Ken Berenson grew up with a mother and brother afraid of dogs in an apartment in the Bronx, N.Y., close to Yankee Stadium. He didn't think his life would be filled with wagging tails and wet noses, but one summer with a friend's German shepherd changed everything. "I was encouraged to make friends with Yank, and it changed my whole life," Berenson said.
He has been training dogs for more than 30 years. His education came from years of apprenticing with other trainers and learning effective and humane ways to teach obedience to dogs.
After graduating from college in 1969, Berenson started working for the New York City schools.
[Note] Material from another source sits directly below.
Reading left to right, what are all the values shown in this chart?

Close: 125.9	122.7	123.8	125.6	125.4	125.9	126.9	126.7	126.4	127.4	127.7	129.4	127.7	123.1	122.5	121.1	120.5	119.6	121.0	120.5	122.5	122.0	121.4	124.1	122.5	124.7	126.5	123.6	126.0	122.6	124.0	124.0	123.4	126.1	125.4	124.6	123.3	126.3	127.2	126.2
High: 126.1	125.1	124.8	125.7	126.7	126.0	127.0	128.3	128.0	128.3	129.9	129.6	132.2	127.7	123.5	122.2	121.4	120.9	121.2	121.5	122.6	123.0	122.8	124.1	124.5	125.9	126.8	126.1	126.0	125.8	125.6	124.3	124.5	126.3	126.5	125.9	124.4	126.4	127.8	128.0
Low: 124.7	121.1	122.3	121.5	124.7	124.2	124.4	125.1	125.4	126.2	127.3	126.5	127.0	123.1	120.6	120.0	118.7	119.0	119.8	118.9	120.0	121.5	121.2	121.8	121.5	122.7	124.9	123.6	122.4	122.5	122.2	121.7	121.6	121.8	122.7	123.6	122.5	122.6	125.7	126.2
By 1972, he had begun working with a trainer who taught classes at the Round Hill Community House in Greenwich, where Berenson has held his classes ever since. "After I started apprenticing myself to different trainers, they told me training is teaching," Berenson said. "They saw I had a talent for both people training and dogs."
In 1983, Berenson won the Breed division at the Westminster Kennel Club dog show. "I have also competed at a high level in obedience, which is what I teach, and agility," he said. "[Agility] was the most fun I ever had with dogs."
Berenson worked his way through the dog world and is an American Kennel Club Canine Good Citizen Evaluator. He teaches beginner and novice classes at Round Hill Community House. "People don't realize the commitment it takes to teach a dog," he said. "The average dog doesn't gain muscle memory calling him off a squirrel at a dead run unless you've done it about 6,000 times. That is where the commitment comes in."
He came across his current dog, Sugar Bear, through trial and error with his former owners. "A miniature poodle does not fit my image," he said. "Over the years I've had Dobermans, bullmastiffs and a boxer. Bear was with me through my losses, and he's like a Velcro dog. He doesn't leave my side."
Berenson said he could not picture his life without dogs. "They make you relax and give you a tremendous sense of accomplishment when you communicate with another species that doesn't speak your language," he said. "The sense of accomplishment and relaxation I get working with dogs makes life very enjoyable."